Free Onboarding Email Generator
Generate welcome emails, preboarding messages, and team announcements for new hires. 25 email types with tone controls. Free for small businesses.
How to Use This Generator
Start by choosing the email category. Pre-boarding emails go out between offer acceptance and Day 1. Day 1 emails cover the first day itself. Team announcements notify your existing staff about the new hire. Check-in emails provide structured follow-ups at key milestones. Situational emails handle edge cases like start date changes or unresponsive new hires.
Fill in the details and the generator personalizes the email with the new hire's name, role, company, and start date. Brackets like [PARKING INSTRUCTIONS] mark spots where you need to add company-specific information. The tone setting adjusts greetings, sign-offs, and overall language. "Warm and professional" works for most companies. "Casual" fits startups and creative agencies. "Formal" suits regulated industries or large organizations.
Every email is a starting point. Add your company's specific details, adjust the language to sound like you, and remove anything that does not apply. The best onboarding emails sound like they were written by a real person, not generated by a tool. For a complete view of all onboarding communications and tasks, see our Onboarding Workflow Generator.
When to Send Each Email
| When to Send | Sent By | Purpose | |
|---|---|---|---|
| Welcome email | Within 24 hours of offer acceptance | Manager or HR | Confirm the decision, set expectations, express excitement |
| Paperwork request | 1-2 weeks before start date | HR or Owner | Collect tax forms, direct deposit, emergency contacts before Day 1 |
| Day 1 logistics | 3-5 days before start date | Manager or HR | Practical details: time, location, dress code, parking, what to bring |
| Remote setup | When equipment ships | IT or Manager | Equipment tracking, setup instructions, tech support contacts |
| Buddy introduction | 3-5 days before start date | Manager | Connect new hire with their onboarding buddy |
| Team announcement | 2-3 days before start date | Manager | Prepare the team to welcome the new hire |
| Day 1 morning | Morning of Day 1 | Manager | Schedule, key contacts, and reassurance |
| End of Day 1 | End of Day 1 | Manager | Check-in, tomorrow's preview, open door for questions |
| Week 1 check-in | End of first week | Manager | Structured feedback request on first week experience |
| 30/60/90-day reviews | At each milestone | Manager | Formal progress review and goal setting |
Writing Tips for Onboarding Emails
Keep emails short. The welcome email should be under 300 words. The logistics email can be longer because it contains practical details the new hire will reference multiple times. Check-in emails should focus on specific questions, not open-ended paragraphs. If your email is longer than what fits on one phone screen, cut it in half and send two separate messages.
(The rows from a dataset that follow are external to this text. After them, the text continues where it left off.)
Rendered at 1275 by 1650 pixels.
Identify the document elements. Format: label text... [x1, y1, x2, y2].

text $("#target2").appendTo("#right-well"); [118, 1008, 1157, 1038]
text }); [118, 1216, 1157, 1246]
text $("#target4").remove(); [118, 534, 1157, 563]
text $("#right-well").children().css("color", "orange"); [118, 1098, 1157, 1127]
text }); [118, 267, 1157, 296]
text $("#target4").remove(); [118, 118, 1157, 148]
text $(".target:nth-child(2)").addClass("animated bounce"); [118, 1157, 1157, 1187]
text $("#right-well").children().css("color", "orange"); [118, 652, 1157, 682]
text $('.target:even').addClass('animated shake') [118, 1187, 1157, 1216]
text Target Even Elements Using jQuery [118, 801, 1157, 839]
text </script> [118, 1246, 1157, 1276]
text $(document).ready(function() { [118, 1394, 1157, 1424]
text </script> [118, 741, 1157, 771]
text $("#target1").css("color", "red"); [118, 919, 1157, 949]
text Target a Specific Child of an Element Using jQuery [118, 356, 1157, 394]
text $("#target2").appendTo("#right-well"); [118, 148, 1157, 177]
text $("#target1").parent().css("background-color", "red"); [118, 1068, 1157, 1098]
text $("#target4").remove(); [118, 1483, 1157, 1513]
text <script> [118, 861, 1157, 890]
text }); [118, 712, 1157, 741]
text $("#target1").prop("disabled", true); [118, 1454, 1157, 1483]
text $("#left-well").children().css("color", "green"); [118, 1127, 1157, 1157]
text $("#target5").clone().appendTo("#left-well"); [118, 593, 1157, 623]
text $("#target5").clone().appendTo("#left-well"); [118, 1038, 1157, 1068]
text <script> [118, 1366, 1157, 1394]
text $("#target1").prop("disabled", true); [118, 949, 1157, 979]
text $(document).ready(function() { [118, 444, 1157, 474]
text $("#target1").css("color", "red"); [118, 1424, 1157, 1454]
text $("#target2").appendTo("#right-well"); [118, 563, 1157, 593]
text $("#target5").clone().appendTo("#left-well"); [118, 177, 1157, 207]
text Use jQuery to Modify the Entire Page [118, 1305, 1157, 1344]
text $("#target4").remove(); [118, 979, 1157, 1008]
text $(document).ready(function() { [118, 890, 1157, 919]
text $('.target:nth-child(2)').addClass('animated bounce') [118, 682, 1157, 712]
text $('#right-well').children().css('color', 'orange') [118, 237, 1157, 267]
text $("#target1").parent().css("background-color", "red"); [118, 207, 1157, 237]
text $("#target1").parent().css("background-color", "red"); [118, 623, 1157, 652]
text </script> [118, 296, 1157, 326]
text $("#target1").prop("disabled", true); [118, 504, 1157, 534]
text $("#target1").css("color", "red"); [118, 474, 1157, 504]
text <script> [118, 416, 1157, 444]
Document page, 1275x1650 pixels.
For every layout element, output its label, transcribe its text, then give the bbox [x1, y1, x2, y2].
Use the new hire's first name in the subject line and greeting. Write in second person ("you will" instead of "the new employee will"). Break logistics into clear sections with headers. Put the most important information first: when, where, who to ask for. Save details like parking and dress code for the middle. End with an invitation to ask questions and your direct contact information.
Every email should answer one question the new hire is anxious about. The welcome email answers "Did I make the right choice?" The logistics email answers "What do I need to know for Day 1?" The team announcement answers "Will people know who I am?" When you build your complete onboarding communication plan in FirstHR, these emails trigger automatically at the right time so nothing gets missed.
Frequently Asked Questions
When should I send a welcome email to a new hire?
Within 24 hours of offer acceptance. This bridges the gap between "yes" and Day 1, which can be weeks. A quick, warm email confirming key details reduces new hire anxiety and reinforces that they made the right decision. Waiting more than a day sends the wrong message.
What should a new hire welcome email include?
A warm greeting, confirmed start date and time, where to go and who to ask for, what to bring (ID for I-9 verification), dress code, and a brief preview of Day 1. Keep it under 300 words. Detailed logistics and paperwork go in separate follow-up emails.
Should I announce new hires to the team before they start?
Yes. Send a team announcement 2 to 3 days before the start date. Include name, role, start date, brief background, and one personal detail (with permission). This prepares the team to be welcoming and prevents the awkward first-day experience of nobody knowing who the new person is.
How many onboarding emails should I send before Day 1?
Two to three. First, a welcome email after offer acceptance. Second, a logistics email 3 to 5 days before the start date. Third, a paperwork email if documents need completion before Day 1. More than three feels overwhelming. Fewer than two leaves the new hire guessing about basic details.
What tone should onboarding emails have?
Warm and professional for most companies. Write like a real person who is genuinely glad the new hire is joining. Avoid corporate jargon. Use their first name. Short paragraphs for readability. The tone should match your actual company culture. If your workplace is casual, a stiff formal email creates a disconnect before Day 1 even starts.